** Exercise data follows **

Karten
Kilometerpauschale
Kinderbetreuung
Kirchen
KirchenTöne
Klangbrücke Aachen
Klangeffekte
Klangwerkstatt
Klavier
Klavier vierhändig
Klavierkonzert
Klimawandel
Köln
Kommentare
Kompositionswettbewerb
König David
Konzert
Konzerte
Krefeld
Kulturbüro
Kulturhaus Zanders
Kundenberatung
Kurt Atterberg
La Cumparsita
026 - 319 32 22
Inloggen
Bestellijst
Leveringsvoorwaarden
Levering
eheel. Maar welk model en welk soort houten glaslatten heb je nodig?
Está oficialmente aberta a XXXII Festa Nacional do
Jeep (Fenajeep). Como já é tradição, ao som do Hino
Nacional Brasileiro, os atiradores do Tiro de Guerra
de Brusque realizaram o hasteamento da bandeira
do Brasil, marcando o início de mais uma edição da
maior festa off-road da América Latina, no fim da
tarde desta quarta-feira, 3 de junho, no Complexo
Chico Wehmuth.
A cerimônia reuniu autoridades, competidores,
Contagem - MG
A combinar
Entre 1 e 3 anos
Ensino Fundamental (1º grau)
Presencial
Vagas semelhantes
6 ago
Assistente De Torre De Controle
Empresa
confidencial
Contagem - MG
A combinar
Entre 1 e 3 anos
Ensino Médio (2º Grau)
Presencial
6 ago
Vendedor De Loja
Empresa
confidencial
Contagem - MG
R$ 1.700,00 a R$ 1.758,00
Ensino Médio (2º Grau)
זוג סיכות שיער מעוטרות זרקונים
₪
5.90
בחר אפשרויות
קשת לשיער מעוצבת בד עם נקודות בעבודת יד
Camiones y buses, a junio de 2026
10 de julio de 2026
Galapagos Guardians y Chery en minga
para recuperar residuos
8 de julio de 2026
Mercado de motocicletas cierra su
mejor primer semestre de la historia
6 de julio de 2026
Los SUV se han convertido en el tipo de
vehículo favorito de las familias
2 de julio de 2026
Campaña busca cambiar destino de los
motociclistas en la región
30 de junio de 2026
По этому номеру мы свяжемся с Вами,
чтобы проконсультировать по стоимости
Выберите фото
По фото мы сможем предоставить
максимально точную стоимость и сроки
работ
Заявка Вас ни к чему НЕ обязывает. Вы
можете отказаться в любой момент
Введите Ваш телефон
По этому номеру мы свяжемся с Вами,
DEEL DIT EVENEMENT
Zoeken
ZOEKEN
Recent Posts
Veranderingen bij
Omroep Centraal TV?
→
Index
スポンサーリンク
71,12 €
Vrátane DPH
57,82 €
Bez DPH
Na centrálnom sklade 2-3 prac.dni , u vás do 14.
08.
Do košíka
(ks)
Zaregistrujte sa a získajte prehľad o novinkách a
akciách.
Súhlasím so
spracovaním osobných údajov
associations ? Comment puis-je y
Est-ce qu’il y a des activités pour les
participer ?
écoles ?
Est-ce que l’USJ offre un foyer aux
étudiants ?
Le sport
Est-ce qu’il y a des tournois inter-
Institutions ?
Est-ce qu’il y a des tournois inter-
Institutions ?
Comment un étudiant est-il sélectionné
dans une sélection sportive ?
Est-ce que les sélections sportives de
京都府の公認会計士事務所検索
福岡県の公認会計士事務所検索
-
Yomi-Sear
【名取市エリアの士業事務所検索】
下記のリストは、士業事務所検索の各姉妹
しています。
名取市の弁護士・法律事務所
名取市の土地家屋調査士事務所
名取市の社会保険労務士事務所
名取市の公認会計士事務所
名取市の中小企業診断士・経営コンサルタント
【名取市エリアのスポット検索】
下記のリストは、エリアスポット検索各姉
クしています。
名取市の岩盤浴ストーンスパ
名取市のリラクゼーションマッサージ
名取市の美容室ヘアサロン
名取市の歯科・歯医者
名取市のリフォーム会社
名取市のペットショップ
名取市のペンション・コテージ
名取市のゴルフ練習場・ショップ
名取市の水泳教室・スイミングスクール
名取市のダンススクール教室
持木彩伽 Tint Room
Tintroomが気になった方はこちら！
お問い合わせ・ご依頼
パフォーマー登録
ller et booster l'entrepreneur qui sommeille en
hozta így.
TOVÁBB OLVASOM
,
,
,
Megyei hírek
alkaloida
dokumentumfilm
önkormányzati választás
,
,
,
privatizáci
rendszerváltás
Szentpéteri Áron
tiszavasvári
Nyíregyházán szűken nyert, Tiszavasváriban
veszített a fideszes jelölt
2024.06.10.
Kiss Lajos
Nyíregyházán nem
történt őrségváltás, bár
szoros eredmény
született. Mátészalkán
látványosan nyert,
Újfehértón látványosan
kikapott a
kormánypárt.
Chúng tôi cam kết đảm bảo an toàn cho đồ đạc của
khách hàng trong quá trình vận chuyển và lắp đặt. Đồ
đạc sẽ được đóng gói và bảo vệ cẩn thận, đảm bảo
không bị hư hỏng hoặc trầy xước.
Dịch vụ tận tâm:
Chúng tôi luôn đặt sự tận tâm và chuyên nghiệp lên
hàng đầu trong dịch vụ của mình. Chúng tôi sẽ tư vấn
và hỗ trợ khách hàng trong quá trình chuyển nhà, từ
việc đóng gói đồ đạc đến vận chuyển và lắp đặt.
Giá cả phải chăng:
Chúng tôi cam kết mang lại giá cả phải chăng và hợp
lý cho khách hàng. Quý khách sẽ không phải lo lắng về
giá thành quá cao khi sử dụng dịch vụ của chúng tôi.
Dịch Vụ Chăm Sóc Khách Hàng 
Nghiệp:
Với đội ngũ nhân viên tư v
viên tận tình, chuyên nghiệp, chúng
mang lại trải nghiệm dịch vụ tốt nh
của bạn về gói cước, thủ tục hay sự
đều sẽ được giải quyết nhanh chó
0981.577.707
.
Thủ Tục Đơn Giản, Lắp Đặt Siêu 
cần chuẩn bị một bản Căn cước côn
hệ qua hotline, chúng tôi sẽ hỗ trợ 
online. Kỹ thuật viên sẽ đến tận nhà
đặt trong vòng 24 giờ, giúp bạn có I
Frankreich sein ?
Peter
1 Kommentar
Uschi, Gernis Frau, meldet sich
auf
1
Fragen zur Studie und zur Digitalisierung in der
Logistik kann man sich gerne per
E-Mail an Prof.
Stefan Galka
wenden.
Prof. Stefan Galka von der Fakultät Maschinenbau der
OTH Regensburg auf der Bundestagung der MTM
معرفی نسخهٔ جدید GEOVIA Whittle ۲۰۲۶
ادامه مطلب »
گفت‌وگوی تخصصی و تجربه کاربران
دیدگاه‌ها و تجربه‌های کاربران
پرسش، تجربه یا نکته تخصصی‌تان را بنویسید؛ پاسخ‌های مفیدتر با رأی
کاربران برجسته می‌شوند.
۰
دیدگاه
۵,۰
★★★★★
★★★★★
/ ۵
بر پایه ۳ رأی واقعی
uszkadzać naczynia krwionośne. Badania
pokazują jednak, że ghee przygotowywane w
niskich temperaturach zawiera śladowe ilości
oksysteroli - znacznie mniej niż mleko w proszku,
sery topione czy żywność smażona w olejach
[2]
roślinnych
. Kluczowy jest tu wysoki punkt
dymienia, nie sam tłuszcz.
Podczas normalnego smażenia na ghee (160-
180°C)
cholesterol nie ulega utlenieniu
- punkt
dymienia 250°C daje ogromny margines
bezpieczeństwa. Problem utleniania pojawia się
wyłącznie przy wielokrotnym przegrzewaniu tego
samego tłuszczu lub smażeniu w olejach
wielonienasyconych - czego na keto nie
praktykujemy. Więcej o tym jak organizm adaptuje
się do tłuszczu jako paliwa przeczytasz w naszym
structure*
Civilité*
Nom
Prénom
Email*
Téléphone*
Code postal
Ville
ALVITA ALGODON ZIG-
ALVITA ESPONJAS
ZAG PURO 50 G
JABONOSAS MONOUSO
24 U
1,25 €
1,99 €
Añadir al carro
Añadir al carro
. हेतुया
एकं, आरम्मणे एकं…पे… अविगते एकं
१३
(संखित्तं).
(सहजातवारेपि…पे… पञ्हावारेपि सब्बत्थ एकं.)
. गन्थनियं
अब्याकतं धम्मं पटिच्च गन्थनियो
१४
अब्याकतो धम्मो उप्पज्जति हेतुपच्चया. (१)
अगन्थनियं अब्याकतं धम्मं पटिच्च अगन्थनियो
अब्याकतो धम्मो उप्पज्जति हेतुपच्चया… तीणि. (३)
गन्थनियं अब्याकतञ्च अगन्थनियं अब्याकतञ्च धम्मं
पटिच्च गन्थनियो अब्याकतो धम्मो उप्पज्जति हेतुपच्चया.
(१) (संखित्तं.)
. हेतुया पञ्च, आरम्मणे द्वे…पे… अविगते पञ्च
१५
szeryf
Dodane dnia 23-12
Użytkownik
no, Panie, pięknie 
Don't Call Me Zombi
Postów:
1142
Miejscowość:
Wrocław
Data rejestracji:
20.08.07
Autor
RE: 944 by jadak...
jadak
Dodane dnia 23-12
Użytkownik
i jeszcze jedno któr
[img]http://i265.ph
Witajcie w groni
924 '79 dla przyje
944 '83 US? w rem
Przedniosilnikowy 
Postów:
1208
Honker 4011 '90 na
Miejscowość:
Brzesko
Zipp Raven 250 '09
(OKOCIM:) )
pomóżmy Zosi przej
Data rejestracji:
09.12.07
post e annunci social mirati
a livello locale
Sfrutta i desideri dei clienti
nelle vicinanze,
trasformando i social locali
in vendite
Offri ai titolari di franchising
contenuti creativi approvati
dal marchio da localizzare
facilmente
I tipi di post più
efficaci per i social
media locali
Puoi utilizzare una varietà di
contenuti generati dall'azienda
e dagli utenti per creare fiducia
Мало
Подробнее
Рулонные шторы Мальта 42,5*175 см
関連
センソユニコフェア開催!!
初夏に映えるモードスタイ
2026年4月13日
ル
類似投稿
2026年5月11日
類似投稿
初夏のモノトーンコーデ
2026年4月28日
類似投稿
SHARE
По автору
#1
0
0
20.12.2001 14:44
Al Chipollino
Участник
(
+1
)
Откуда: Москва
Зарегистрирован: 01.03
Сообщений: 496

** End of Exercise data **

--- Task details ---
Please give back exactly the lines of the listing above that run from the one containing "Los SUV se han convertido en el tipo de" through the one containing "можете отказаться в любой момент", and only those.

--- Exercise result ---
Los SUV se han convertido en el tipo de
vehículo favorito de las familias
2 de julio de 2026
Campaña busca cambiar destino de los
motociclistas en la región
30 de junio de 2026
По этому номеру мы свяжемся с Вами,
чтобы проконсультировать по стоимости
Выберите фото
По фото мы сможем предоставить
максимально точную стоимость и сроки
работ
Заявка Вас ни к чему НЕ обязывает. Вы
можете отказаться в любой момент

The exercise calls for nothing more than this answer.